Continue the tutorial on node discovery in a peer-to-peer network, picking up right after its final line of code.

Source text:
================================

Now we have a bootstrapped peer-to-peer network where the peers ping each other every minute. But it can only find other nodes by bootstrapping.

Discovering nodes

The current version just has the ability to connect to a list of predefined nodes. We need to add som extra functionality to turn it into a true p2p network.

  • We need to distinguish between a peer that we are connected to and a peer we have a connection from. Outgoing TCP connections are assigned a random port number that we can’t connect to. To avoid the inevitable confusing that names in strings will bring, let’s use the integer 1 for the first type of peer and 2 for the second type described.
  • We need to advertise our own listening ip:port pair. (In the practical reality, NAT will get in the way a lot of the time, but we will ignore it here).
  • Define an addr messages to advertise peers and getaddr to request new peers.

After these changes, our Protocol instance looks like this

class MyProtocol(Protocol):
    def __init__(self, factory, peertype):
        self.factory = factory
        self.state = "HELLO"
        self.remote_nodeid = None
        self.nodeid = self.factory.nodeid
        self.lc_ping = LoopingCall(self.send_ping)

================================

Data extract:

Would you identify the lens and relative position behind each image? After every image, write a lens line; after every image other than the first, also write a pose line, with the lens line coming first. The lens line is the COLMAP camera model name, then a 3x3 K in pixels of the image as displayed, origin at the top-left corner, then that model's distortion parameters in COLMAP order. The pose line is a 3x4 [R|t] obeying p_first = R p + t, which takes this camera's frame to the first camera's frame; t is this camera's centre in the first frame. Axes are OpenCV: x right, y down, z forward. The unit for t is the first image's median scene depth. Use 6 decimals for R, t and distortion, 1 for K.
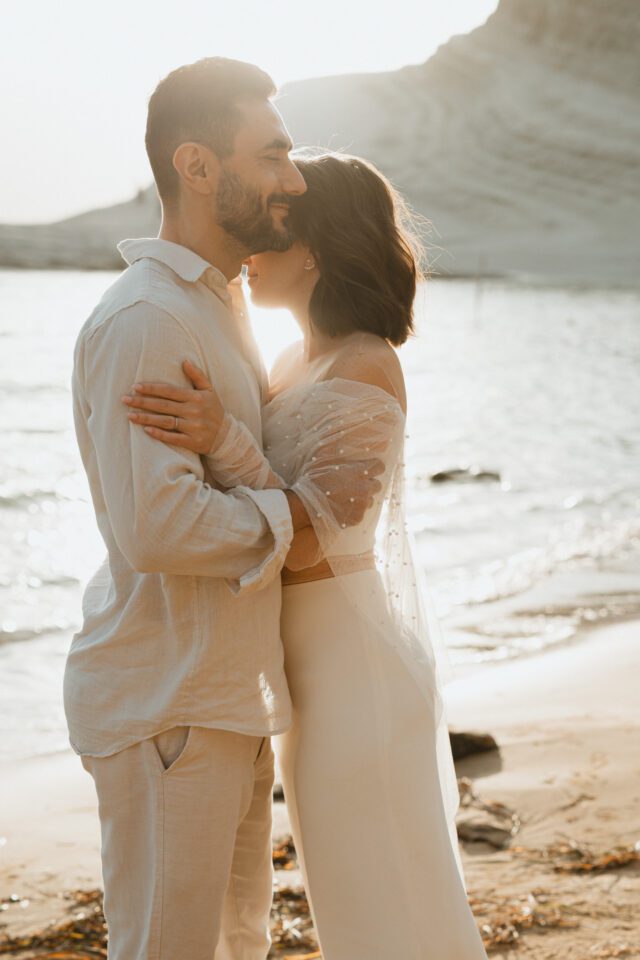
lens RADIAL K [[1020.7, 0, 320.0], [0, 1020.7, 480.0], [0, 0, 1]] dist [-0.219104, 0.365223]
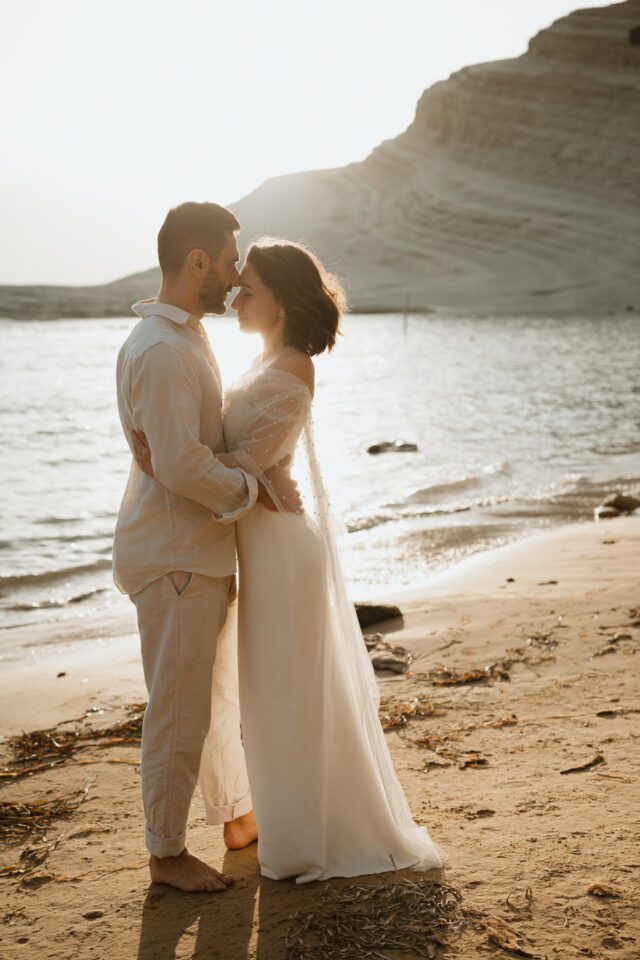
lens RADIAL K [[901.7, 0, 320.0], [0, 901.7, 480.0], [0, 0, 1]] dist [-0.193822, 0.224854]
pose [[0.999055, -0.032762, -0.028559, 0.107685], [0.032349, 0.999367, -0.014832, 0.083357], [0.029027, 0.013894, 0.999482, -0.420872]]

================================

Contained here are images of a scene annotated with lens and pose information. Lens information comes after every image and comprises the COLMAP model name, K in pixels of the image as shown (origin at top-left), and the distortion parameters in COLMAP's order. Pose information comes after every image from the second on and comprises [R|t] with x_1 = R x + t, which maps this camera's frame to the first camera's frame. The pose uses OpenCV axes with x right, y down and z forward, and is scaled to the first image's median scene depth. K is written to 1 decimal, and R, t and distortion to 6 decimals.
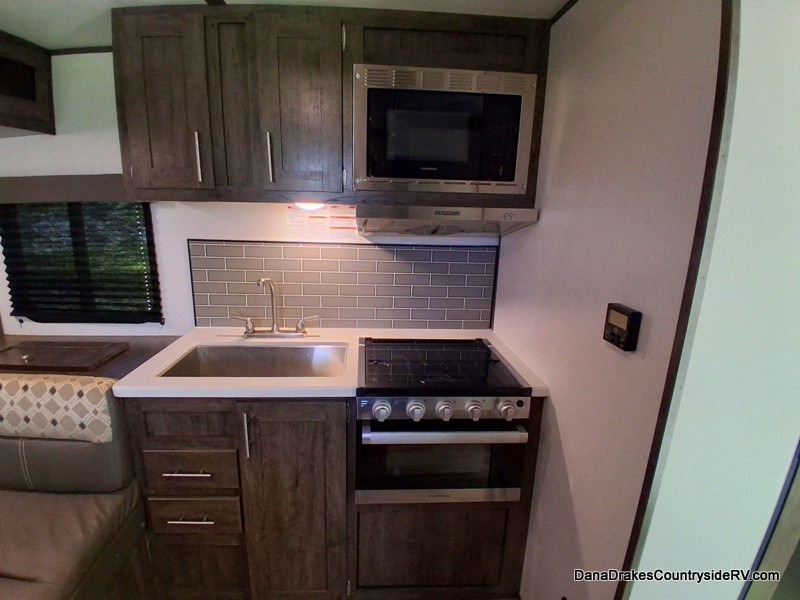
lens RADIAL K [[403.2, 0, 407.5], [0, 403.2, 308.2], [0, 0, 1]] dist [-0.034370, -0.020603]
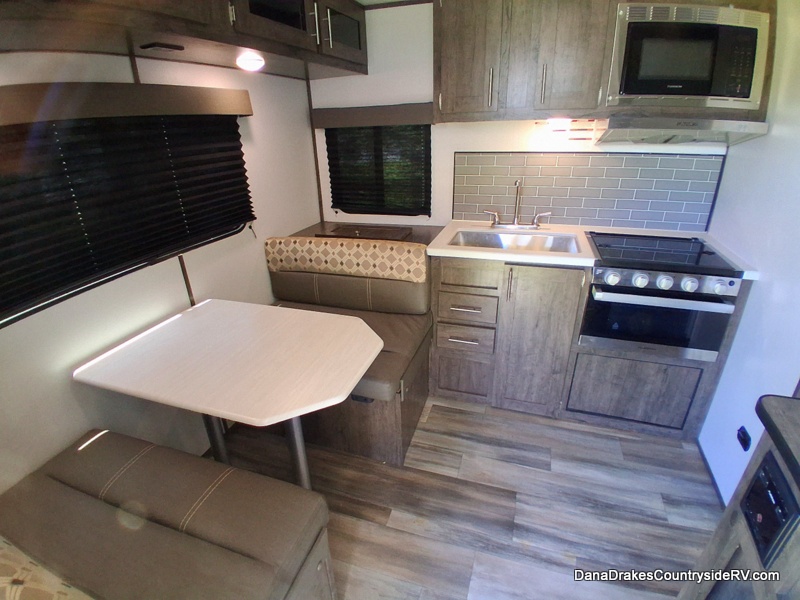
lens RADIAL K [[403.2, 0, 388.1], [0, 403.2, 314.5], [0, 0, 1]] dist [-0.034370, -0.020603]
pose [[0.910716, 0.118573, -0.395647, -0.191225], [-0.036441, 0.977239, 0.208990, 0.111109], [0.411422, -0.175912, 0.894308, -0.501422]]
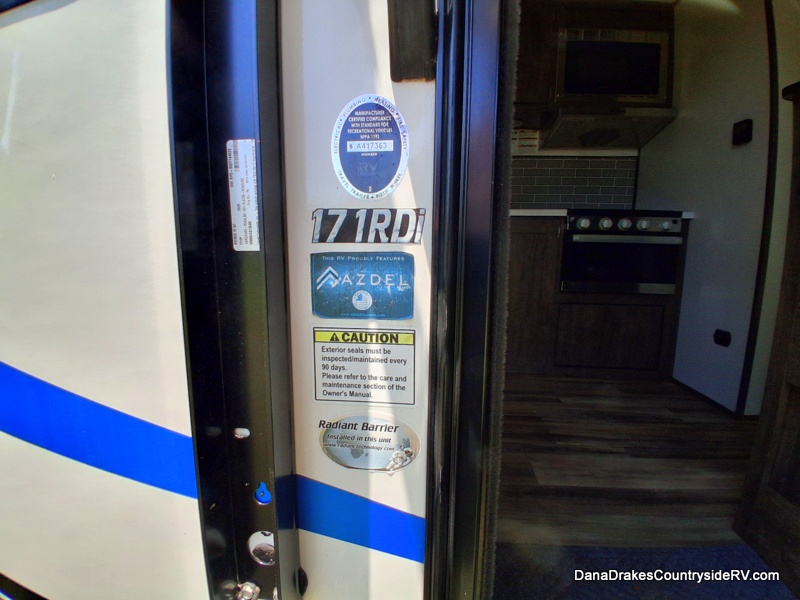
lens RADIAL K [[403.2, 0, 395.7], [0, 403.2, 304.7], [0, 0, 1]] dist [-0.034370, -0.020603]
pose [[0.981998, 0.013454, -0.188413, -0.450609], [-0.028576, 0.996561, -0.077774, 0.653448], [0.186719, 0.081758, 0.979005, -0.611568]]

================================

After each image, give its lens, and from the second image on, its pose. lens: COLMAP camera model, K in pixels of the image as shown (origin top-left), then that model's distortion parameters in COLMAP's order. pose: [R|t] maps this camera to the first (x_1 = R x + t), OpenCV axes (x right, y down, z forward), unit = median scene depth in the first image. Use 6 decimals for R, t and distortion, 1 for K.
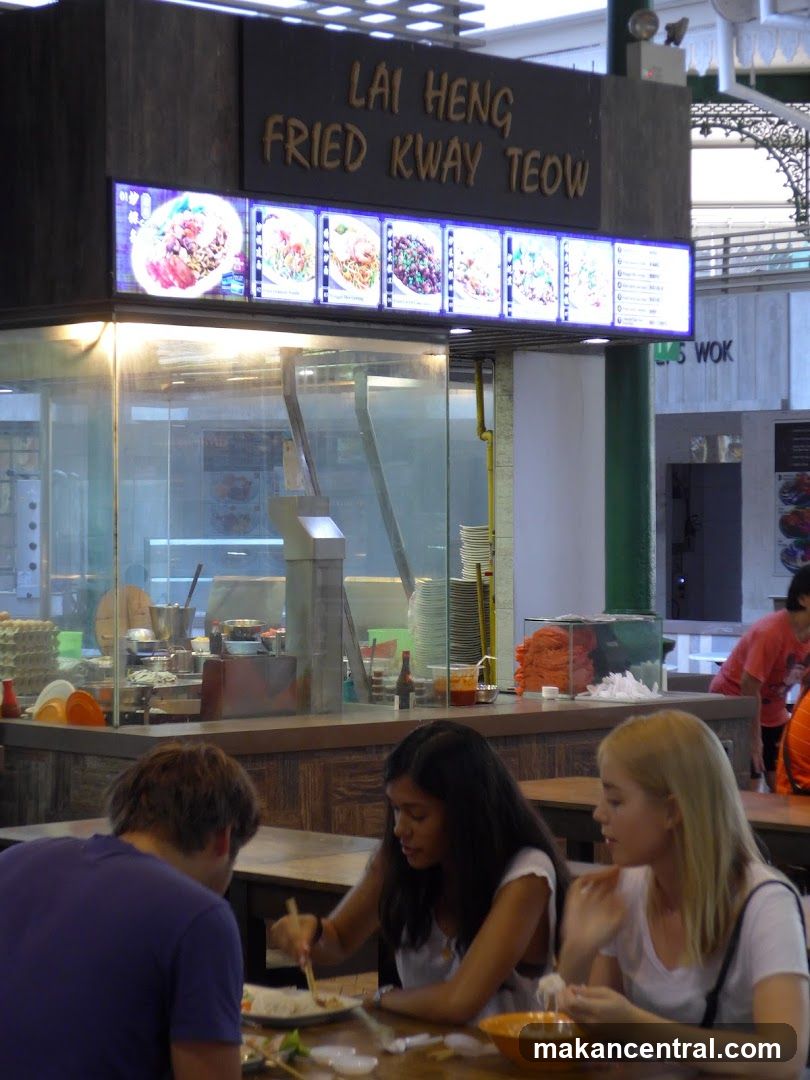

================================

Output of the task:
        self.peertype = peertype
        self.lastping = None

    def connectionMade(self):
        remote_ip = self.transport.getPeer()
        host_ip = self.transport.getHost()
        self.remote_ip = remote_ip.host + ":" + str(remote_ip.port)
        self.host_ip = host_ip.host + ":" + str(host_ip.port)
        print "Connection from", self.transport.getPeer()

    def connectionLost(self, reason):
        if self.remote_nodeid in self.factory.peers:
            self.factory.peers.pop(self.remote_nodeid)
            self.lc_ping.stop()
        print self.nodeid, "disconnected"

    def dataReceived(self, data):
        for line in data.splitlines():
            line = line.strip()
            msgtype = json.loads(line)['msgtype']
            if self.state == "HELLO" or msgtype == "hello":
                self.handle_hello(line)
                self.state = "READY"
            elif msgtype == "ping":
                self.handle_ping()
            elif msgtype == "pong":
                self.handle_pong()
            elif msg_type == "getaddr":
                self.handle_getaddr()
            

    ###The methods for ping and pong remain unchanged and are omitted
    ###for brevity

    def send_addr(self, mine=False):
        now = time()
        if mine:
            peers = [self.host_ip]
        else:
            peers = [(peer.remote_ip, peer.remote_nodeid)
                     for peer in self.factory.peers
                     if peer.peertype == 1 and peer.lastping > now-240]
        addr = json.puts({'msgtype': 'addr', 'peers': peers})
        self.transport.write(peers + "\n")

    def send_addr(self, mine=False):
        now = time()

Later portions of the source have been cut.